Collected data entries
------------------------------------------------------------
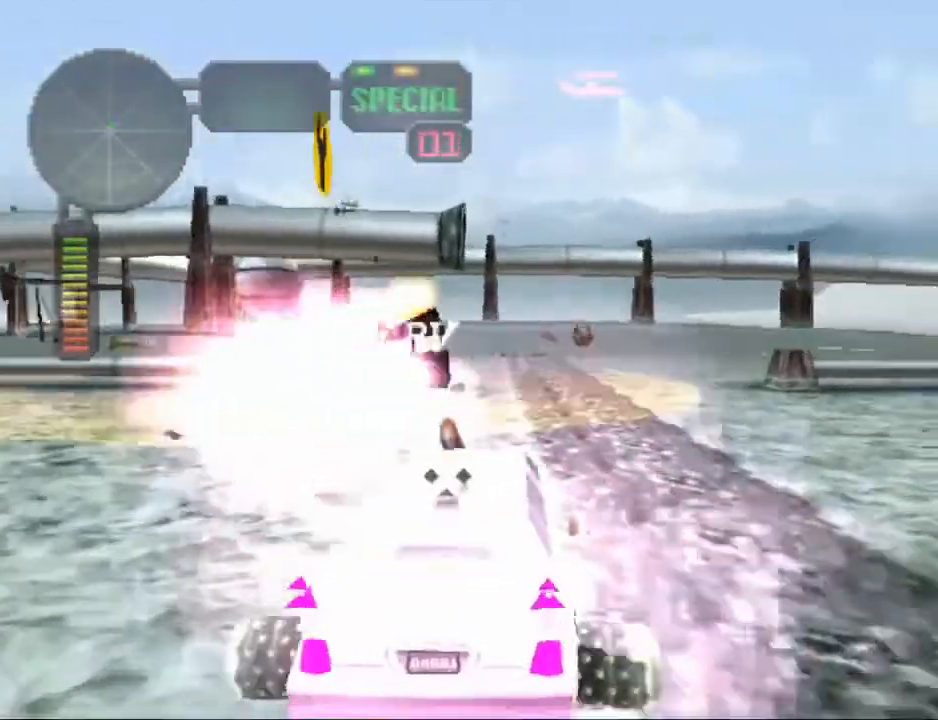
{"buttons": ["R2"], "left_stick": "right", "button_events": []}
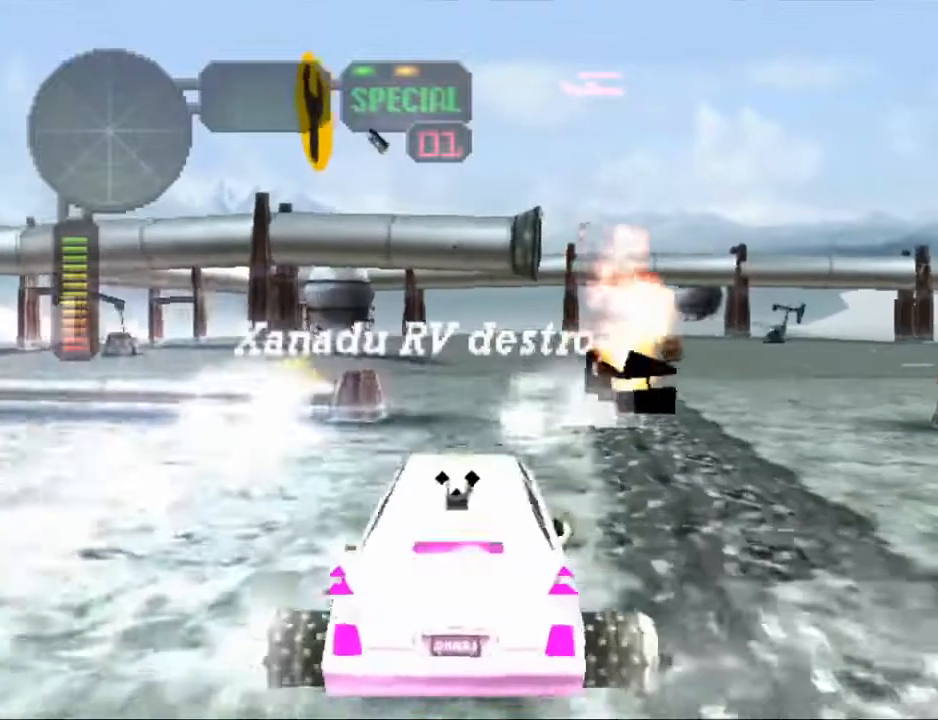
{"buttons": ["R2"], "left_stick": "center", "button_events": []}
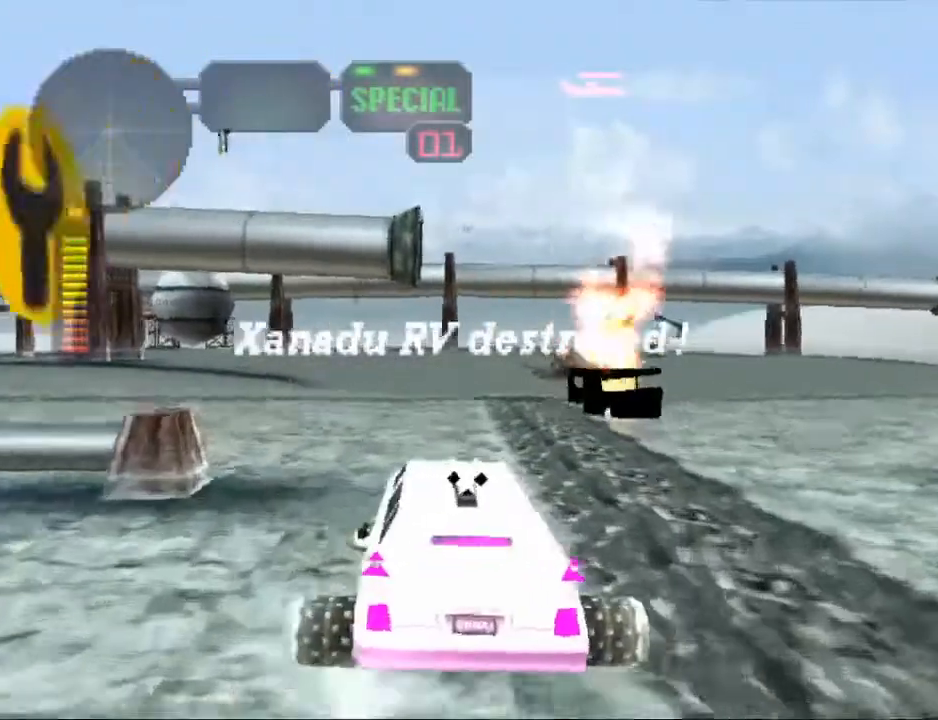
{"buttons": ["R2"], "left_stick": "center", "button_events": []}
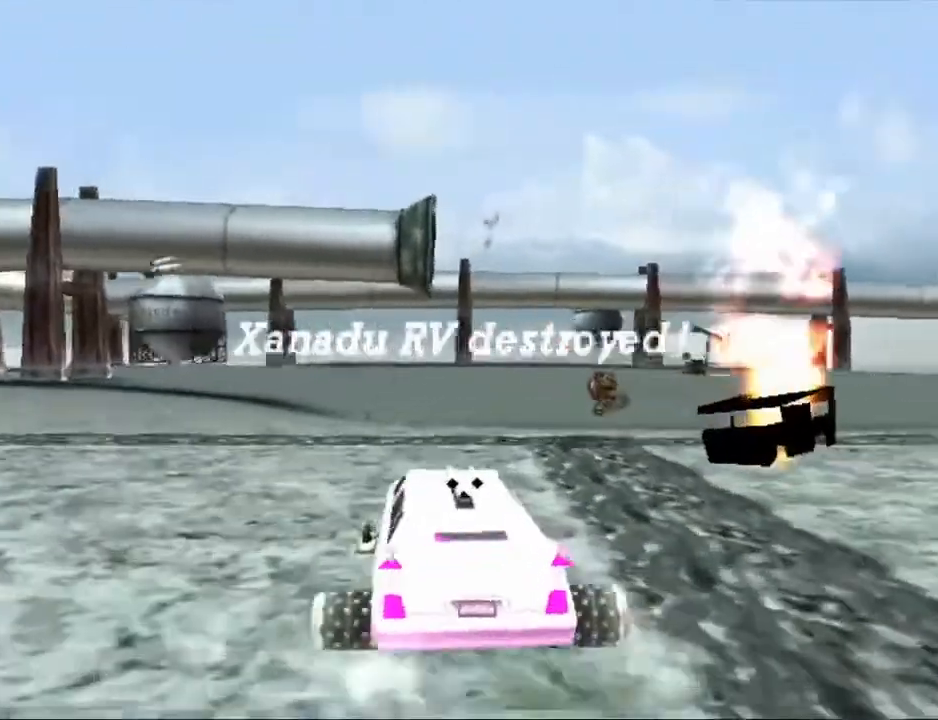
{"buttons": ["R2"], "left_stick": "center", "button_events": []}
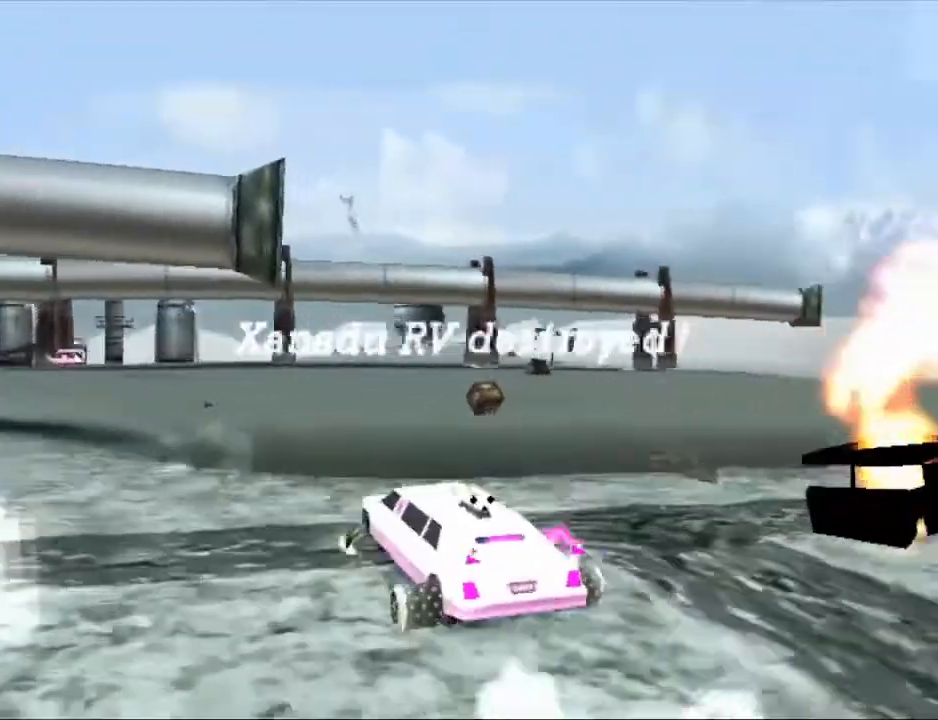
{"buttons": ["R2"], "left_stick": "right", "button_events": []}
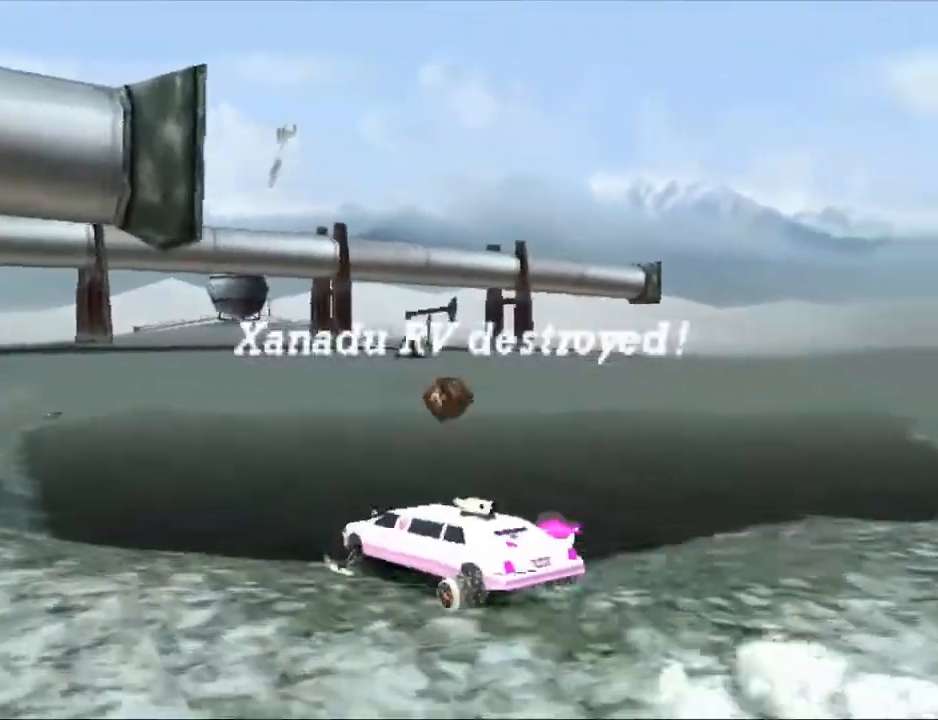
{"buttons": ["R2"], "left_stick": "center", "button_events": [[67, "X", "down"], [251, "X", "up"]]}
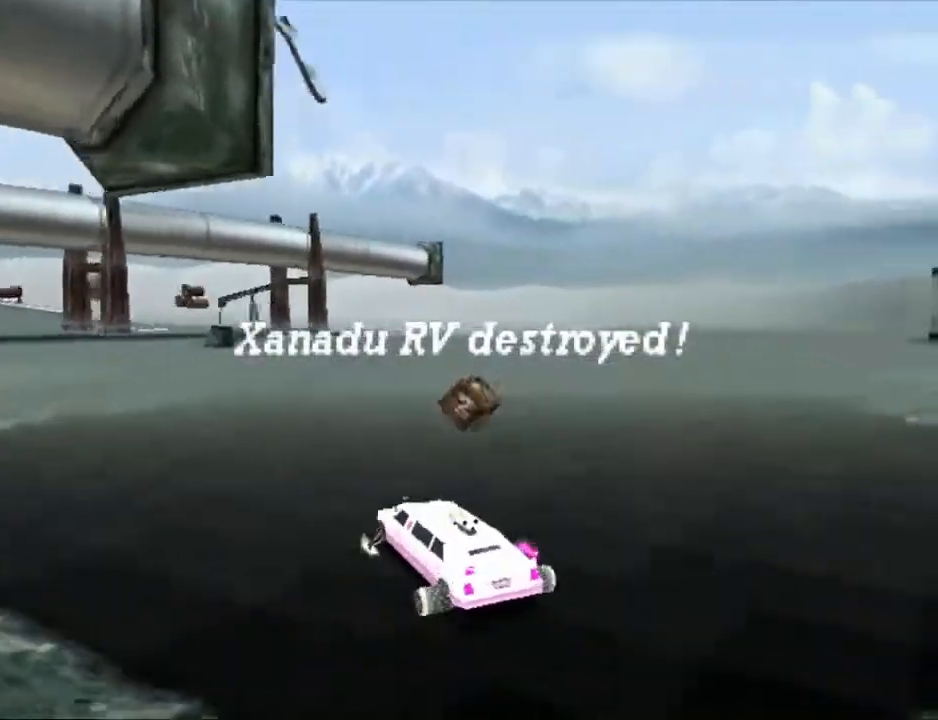
{"buttons": ["R2"], "left_stick": "center", "button_events": []}
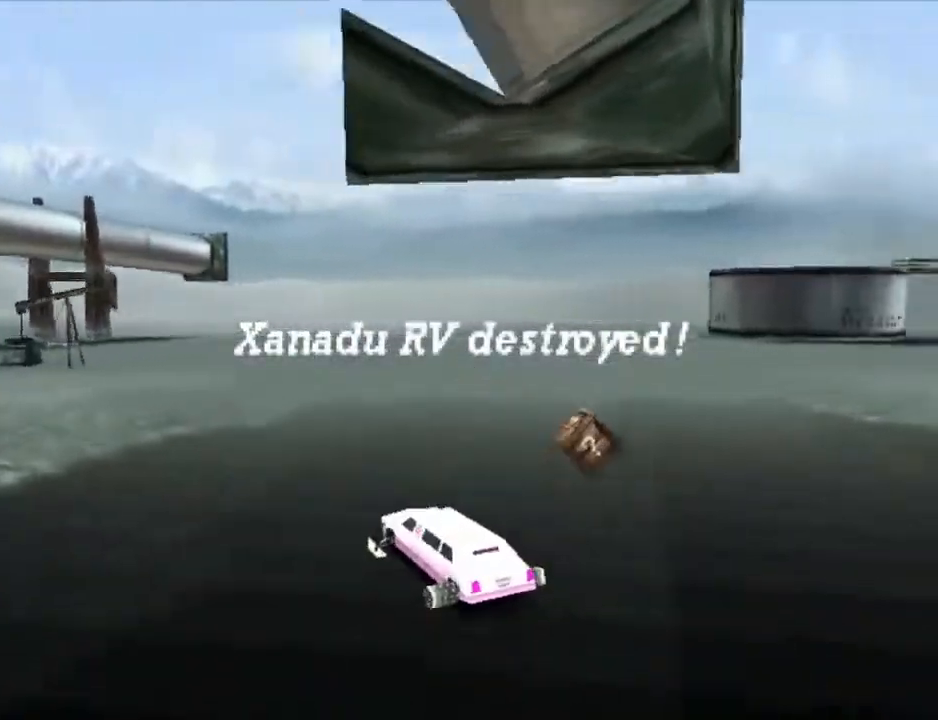
{"buttons": ["R2"], "left_stick": "center", "button_events": []}
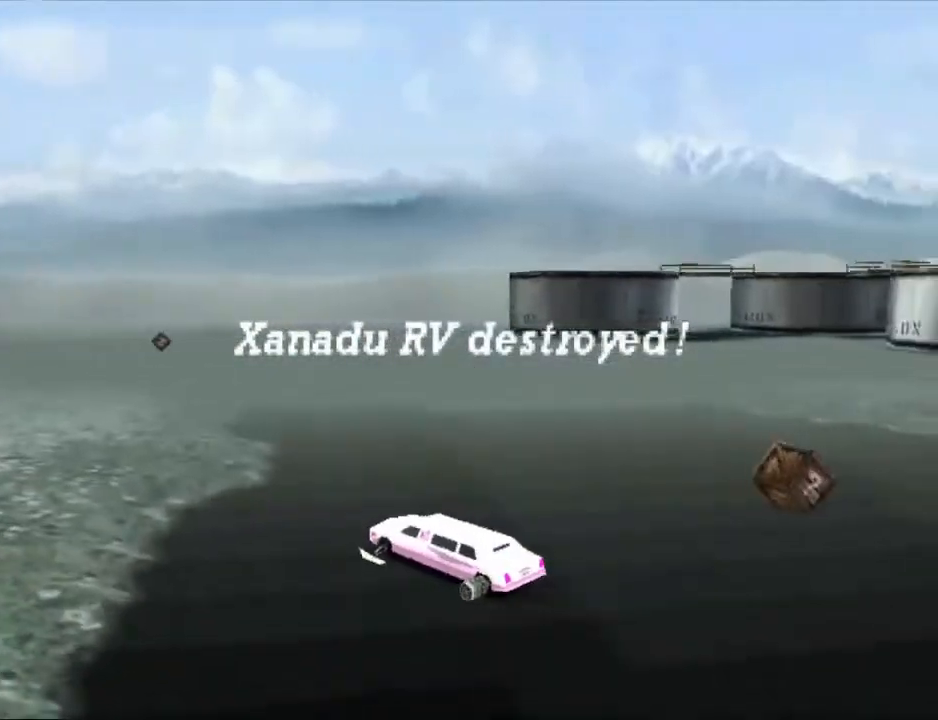
{"buttons": ["R2"], "left_stick": "center", "button_events": []}
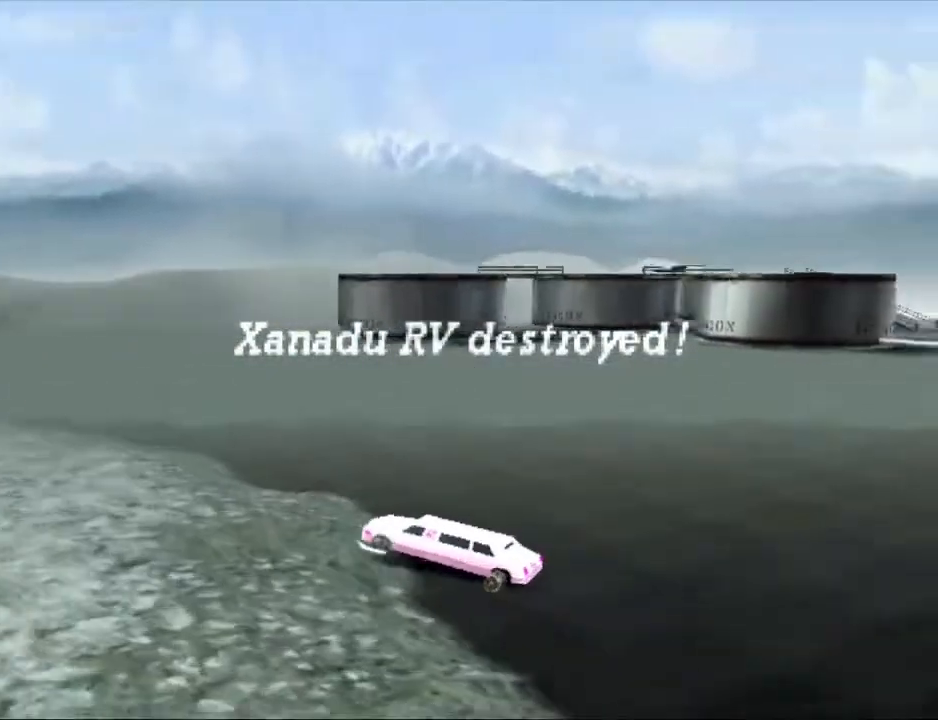
{"buttons": ["R2"], "left_stick": "center", "button_events": []}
------------------------------------------------------------
## Problem to solve
The data above must be given again in full and unaltered, minus its images.

## Answer to this exercise
{"buttons": ["R2"], "left_stick": "right", "button_events": []}
{"buttons": ["R2"], "left_stick": "center", "button_events": []}
{"buttons": ["R2"], "left_stick": "center", "button_events": []}
{"buttons": ["R2"], "left_stick": "center", "button_events": []}
{"buttons": ["R2"], "left_stick": "right", "button_events": []}
{"buttons": ["R2"], "left_stick": "center", "button_events": [[67, "X", "down"], [251, "X", "up"]]}
{"buttons": ["R2"], "left_stick": "center", "button_events": []}
{"buttons": ["R2"], "left_stick": "center", "button_events": []}
{"buttons": ["R2"], "left_stick": "center", "button_events": []}
{"buttons": ["R2"], "left_stick": "center", "button_events": []}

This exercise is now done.